Energy & Mining

Time to Commit

In-Country Value

The announcement of the In-Country-Value program is a significant step for ADNOC and Abu Dhabi in growing the local private sector. Vertically, it will develop the energy industry through a trickle-down effect; horizontally, it will affect other sectors through a multiplier effect in the long-term.

In an effort to achieve optimal value from the UAE’s oil and gas resources, in 1Q2018 Abu Dhabi National Oil Company (ADNOC) introduced a new In-Country Value (ICV) program. Similar in concept to the In-Kingdom Total Value Add of neighboring Saudi Arabia and the In-Country-Value development program of Oman, the ICV seeks to increase the contribution to the UAE economy from all players across the supply chain that seek to work with ADNOC. Such a standardization of the procurement and tendering processes levels the playing field for local and foreign companies. In other words, all potential business partnerships with ADNOC now include an ICV assessment as part of their tender evaluation and award process to “encourage the use of local goods, services, manufacturing and the employment of Emiratis in the private sector, to stimulate economic diversification and growth,” according to ADNOC’s official press release.

Six auditors have been chosen to verify the contribution to the UAE’s economy: PricewaterhouseCoopers (PwC), KPMG, Baker Tilly, Ardent, Protiviti, and EY, all of which will assign a percentage score based on assessing goods produced and procured, the nature of the sub-contractors, the level of Emiratisation, investments in the UAE, and expatriate contributions. These factors highlight the ICV’s focus on GDP diversification through increased expenditure on local goods and services, personal development opportunities for Emiratis in the private sector, and the localization of strategic capabilities for critical supply chain functions in the oil and gas industry.

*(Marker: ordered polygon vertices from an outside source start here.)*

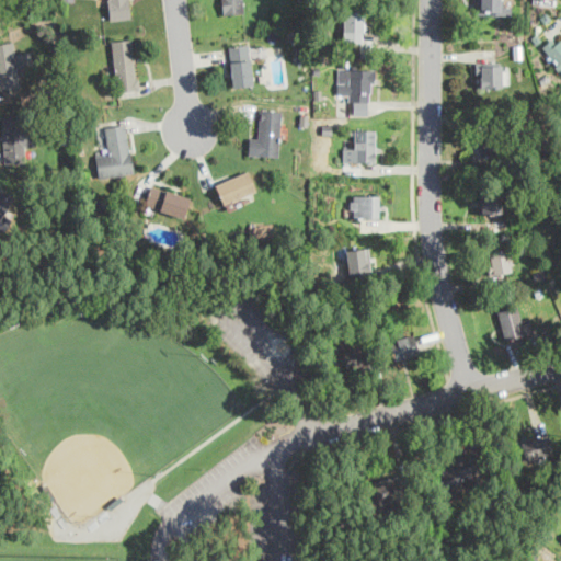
[(132,16),(128,0),(107,0),(111,20),(132,16)]
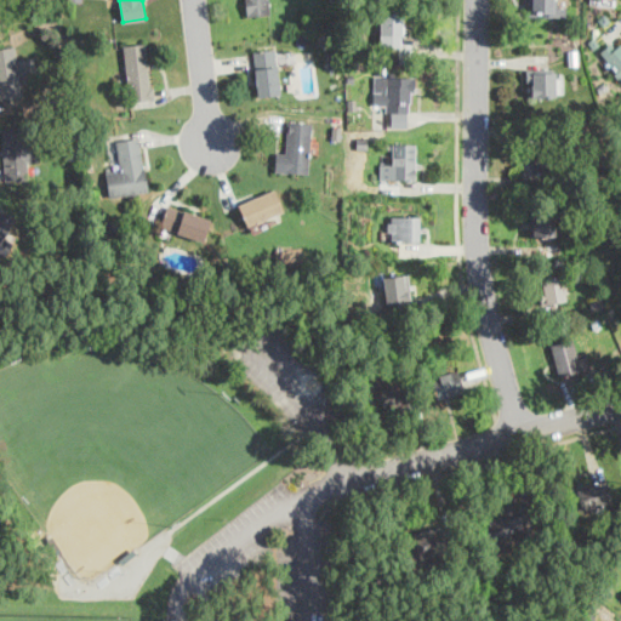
[(244,0),(246,16),(269,13),(268,0),(244,0)]
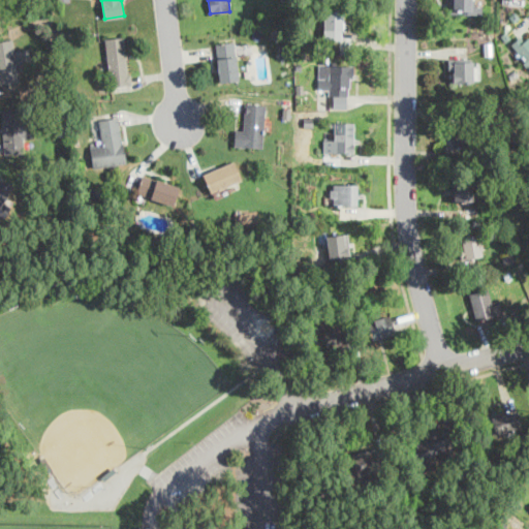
[(472,0),(450,0),(450,12),(481,12),(481,3),(472,3),(472,0)]
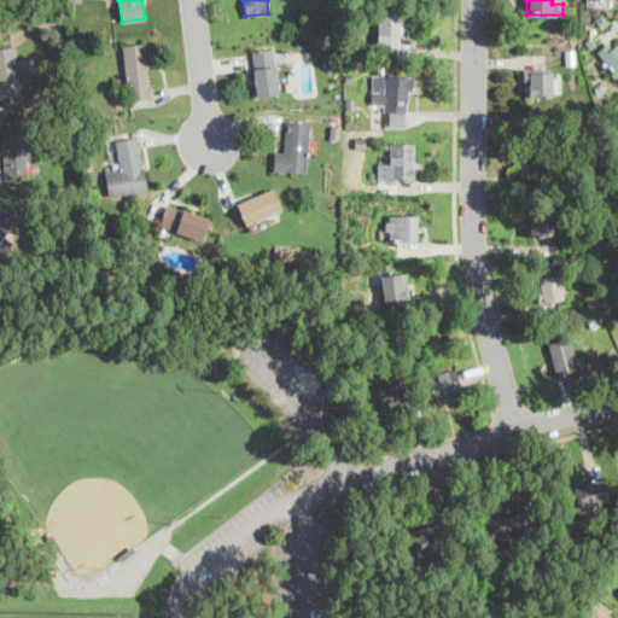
[(400,9),(378,9),(378,45),(400,45),(400,9)]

The current structure of the ICV score is yet to be perfect and has raised concerns from both the UAE and foreign players. The first group claims the commercial evaluation of the tender comes with excessively stringent formalities, since the contractor who will be awarded the project, despite potentially having the highest ICV score, will have to match the lowest price offered by a competitor. The second group is concerned about timing issues, as improving local contribution cannot happen overnight, and companies are afraid to lose important bidding rounds in the meantime. That being said, the significance of this procurement-led initiative is multiple. First, it represents a decisive step to grow the country’s economy from the inside through a trickle-down effect. For obvious reasons, local EPC contractors and sub-contractors are presented with a head-start compared to their foreign competitors, which will inevitably need to adjust to remain competitive. As expressed by Walid Hatoum, CEO of Arabian Industries, “As a Tier I ADNOC supplier and a local company, we believe this initiative reinforces our commitment to support local businesses in driving economic diversification and growth.” However, the ICV is not meant only for the biggest players like Arabian Industries, as not only direct suppliers to ADNOC are required to have their own ICV scores accredited. Indeed, the calculation requires them to include the accredited ICV scores of their own suppliers and sub-contractors. This process broadens the engagement across the supply lines, untapping into the potential of SMEs and raising the standards for Tier 2 and 3 players. Rather than focusing on few local contracting giants, few of which the government holds significant stakes in, Abu Dhabi is thus likely to witness a gradual growth of its private sector. As for foreign companies or suppliers that do not possess the ICV Certificate, they can still submit their tenders, but their ICV contribution will be scored as 0%, impacting the competitiveness of their tender.

On a broader level, the ICV is a timely move to counter the negative trend affecting the UAE’s non-oil private sector by investing in making a multiplier effect. According to a recent index by Emirates NBD, expansion of the country’s non-oil private sector slowed to a five-month low in August as total employment shrank for the first time on record. While promoting initiatives in the service and manufacturing sectors is necessary to tackling the UAE’s economic challenge comprehensively, the major bulk of the country’s economy derives from government spending, and the first source of money injection comes from the energy industry. Thus, investing in the potential of a multiplier effect derived from a program such as the ICV rightly suggests that the UAE’s sustainable growth is based on an inevitable paradox: to move away from its heavy reliance on the hydrocarbon industry, Abu Dhabi will still need to cater growth initiatives for oil and gas companies. This sentiment is shared by Eng. Ahmed Al Dhaheri, CEO of NPCC, an Abu Dhabi-based EPC company: “Given the importance of ADNOC in the UAE’s economy, it will have a multiplying effect on other industries beyond oil and gas, and become a standard for anyone seeking to do business in the country. It allows for a level playing field and for players to invest in the country’s economy.” Put in other words; successfully investing in Abu Dhabi now requires one crucial factor: concrete commitment.